Task requirements: Identify all lines in the data containing the string "ASTM". Copy them out.
○ ○ ○ ○ ○
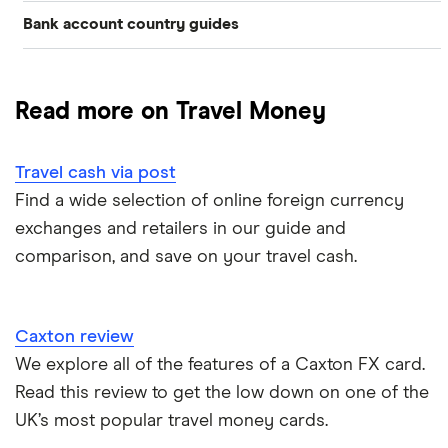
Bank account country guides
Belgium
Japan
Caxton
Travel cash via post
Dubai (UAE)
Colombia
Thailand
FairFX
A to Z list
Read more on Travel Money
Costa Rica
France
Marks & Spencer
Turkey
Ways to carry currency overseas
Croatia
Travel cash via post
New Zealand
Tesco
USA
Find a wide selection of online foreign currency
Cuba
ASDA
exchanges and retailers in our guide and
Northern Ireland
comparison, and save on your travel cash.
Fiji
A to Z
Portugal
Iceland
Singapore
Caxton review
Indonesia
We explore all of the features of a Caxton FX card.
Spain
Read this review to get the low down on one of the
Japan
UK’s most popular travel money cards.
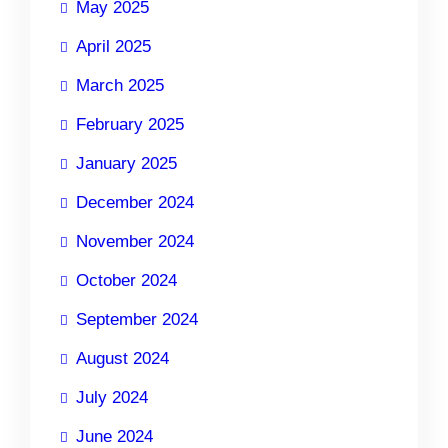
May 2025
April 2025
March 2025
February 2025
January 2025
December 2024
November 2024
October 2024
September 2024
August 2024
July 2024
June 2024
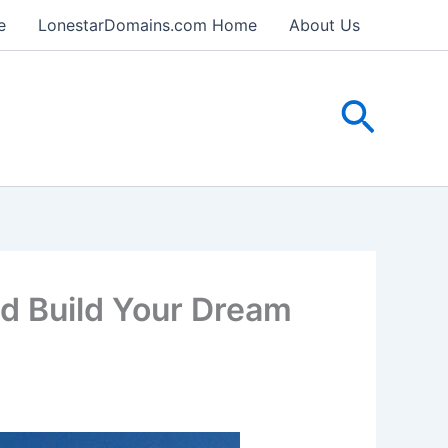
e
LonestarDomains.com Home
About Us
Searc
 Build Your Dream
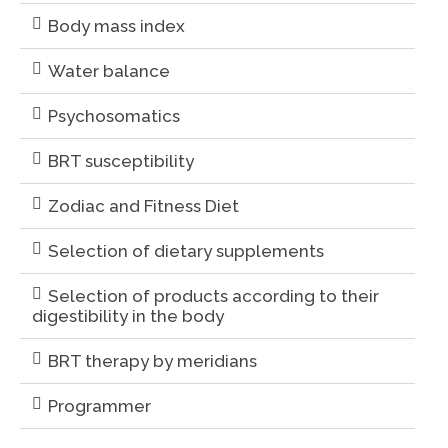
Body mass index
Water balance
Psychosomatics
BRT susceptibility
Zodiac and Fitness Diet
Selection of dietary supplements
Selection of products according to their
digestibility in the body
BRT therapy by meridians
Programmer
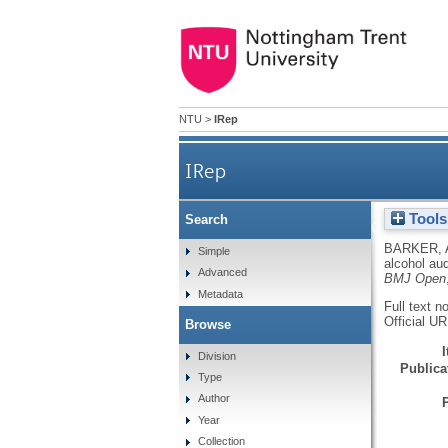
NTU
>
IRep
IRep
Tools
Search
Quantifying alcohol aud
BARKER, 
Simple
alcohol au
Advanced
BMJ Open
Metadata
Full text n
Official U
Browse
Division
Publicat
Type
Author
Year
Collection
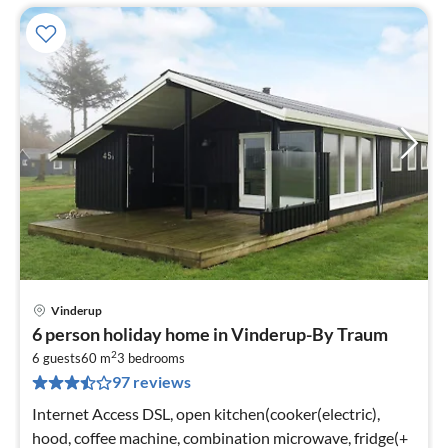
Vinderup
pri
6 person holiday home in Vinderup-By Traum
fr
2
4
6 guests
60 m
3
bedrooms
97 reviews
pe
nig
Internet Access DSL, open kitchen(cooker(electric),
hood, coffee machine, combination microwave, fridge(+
○ ○ ○ ○ ○
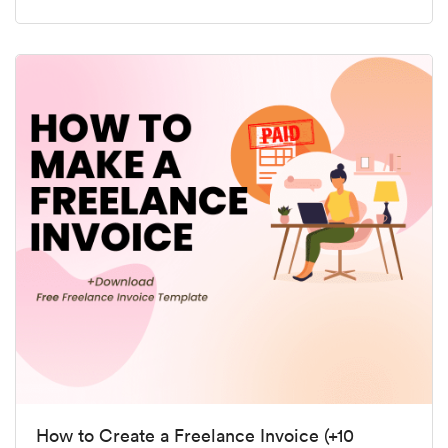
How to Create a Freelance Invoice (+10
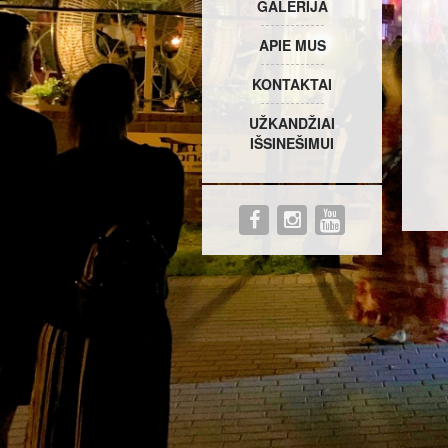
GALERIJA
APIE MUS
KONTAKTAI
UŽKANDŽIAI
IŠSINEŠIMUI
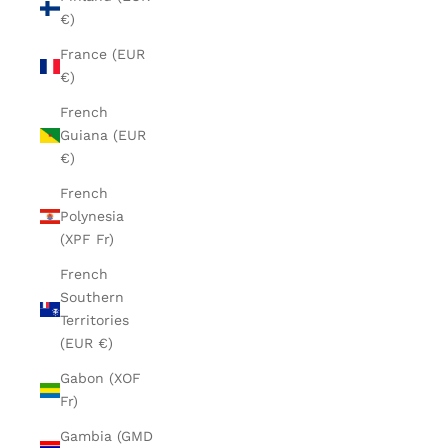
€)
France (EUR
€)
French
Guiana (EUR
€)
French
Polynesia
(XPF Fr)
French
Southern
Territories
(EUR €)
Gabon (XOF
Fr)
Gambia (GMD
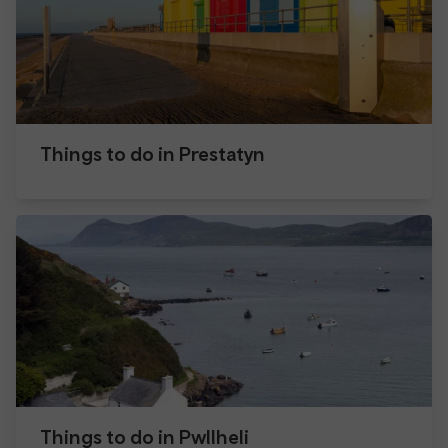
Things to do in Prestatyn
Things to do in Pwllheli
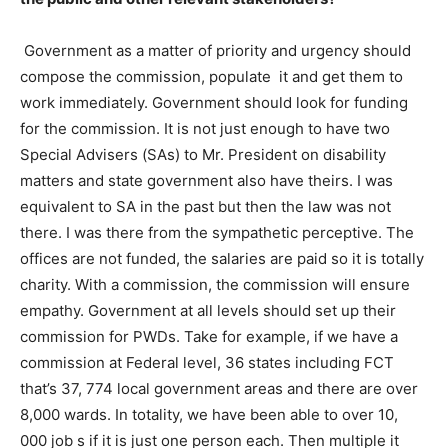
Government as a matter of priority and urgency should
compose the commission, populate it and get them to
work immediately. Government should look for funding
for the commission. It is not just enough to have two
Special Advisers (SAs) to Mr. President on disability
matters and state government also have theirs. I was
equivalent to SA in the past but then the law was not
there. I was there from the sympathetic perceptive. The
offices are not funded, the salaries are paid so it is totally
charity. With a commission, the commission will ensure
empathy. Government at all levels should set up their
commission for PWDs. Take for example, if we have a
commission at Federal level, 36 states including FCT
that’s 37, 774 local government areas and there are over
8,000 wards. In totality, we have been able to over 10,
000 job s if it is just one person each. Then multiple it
○ ○ ○ ○ ○
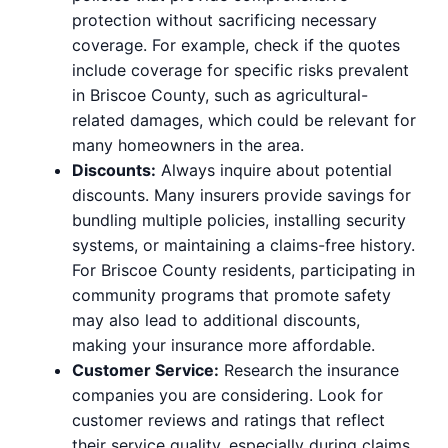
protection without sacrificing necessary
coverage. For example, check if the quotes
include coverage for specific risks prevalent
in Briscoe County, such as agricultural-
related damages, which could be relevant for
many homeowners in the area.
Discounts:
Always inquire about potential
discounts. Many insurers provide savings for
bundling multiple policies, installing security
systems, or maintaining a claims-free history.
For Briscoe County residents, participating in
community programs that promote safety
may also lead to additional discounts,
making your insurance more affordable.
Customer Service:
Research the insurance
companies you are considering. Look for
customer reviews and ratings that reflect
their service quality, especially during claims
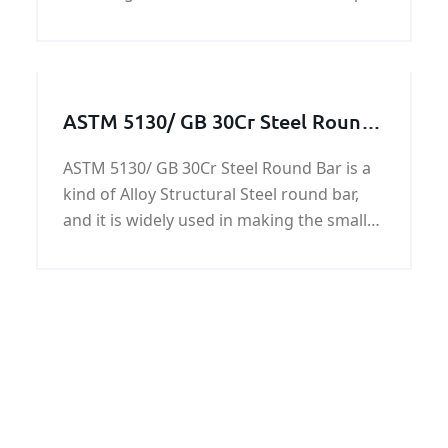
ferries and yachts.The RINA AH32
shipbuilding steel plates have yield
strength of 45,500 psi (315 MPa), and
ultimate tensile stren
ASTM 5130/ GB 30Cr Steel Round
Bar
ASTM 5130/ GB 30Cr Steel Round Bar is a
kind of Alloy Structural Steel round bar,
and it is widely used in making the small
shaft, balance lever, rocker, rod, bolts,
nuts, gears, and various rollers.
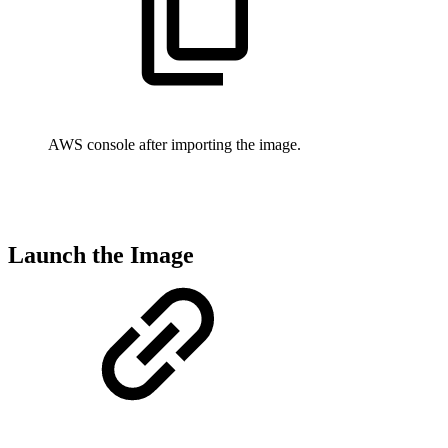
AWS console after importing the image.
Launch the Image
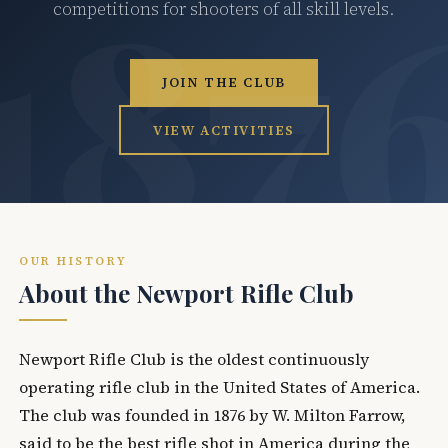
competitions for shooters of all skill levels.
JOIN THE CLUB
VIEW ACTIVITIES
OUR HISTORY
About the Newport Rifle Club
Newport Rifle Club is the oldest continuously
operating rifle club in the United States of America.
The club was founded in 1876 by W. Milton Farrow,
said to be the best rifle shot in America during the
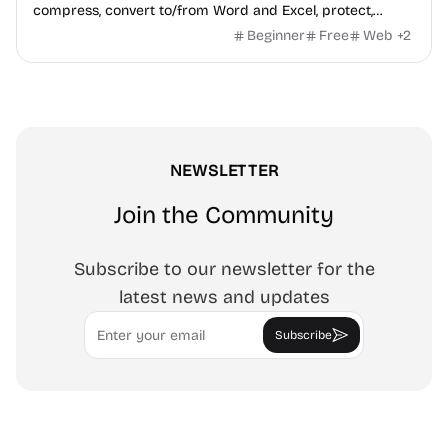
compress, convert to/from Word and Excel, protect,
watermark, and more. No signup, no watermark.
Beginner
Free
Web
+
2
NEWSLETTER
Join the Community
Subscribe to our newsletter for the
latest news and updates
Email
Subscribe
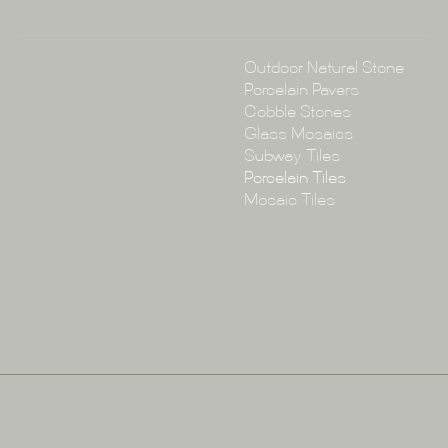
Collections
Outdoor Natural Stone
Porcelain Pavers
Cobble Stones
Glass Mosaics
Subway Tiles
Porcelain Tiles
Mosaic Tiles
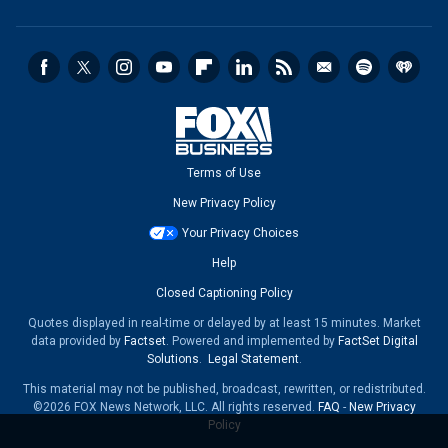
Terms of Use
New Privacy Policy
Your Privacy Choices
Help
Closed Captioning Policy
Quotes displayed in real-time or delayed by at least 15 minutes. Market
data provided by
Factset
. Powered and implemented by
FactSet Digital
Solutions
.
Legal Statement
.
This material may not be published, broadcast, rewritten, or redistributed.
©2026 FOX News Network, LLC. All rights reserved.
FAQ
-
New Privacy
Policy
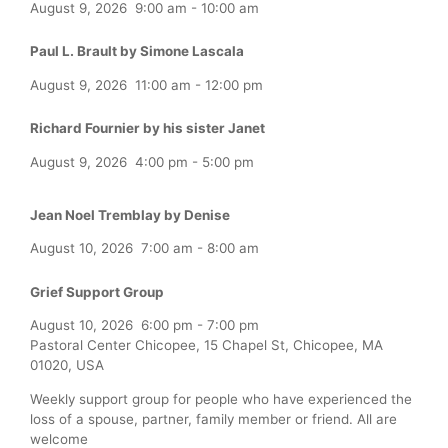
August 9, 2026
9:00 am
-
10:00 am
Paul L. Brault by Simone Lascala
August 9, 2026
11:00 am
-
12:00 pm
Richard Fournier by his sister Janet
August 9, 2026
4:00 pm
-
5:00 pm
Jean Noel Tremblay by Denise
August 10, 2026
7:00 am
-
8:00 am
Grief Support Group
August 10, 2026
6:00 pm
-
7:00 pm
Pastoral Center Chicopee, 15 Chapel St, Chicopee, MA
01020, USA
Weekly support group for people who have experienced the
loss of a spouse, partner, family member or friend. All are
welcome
○ ○ ○ ○ ○
Output for this exercise:
ASTM 5130/ GB 30Cr Steel Round
ASTM 5130/ GB 30Cr Steel Round Bar is a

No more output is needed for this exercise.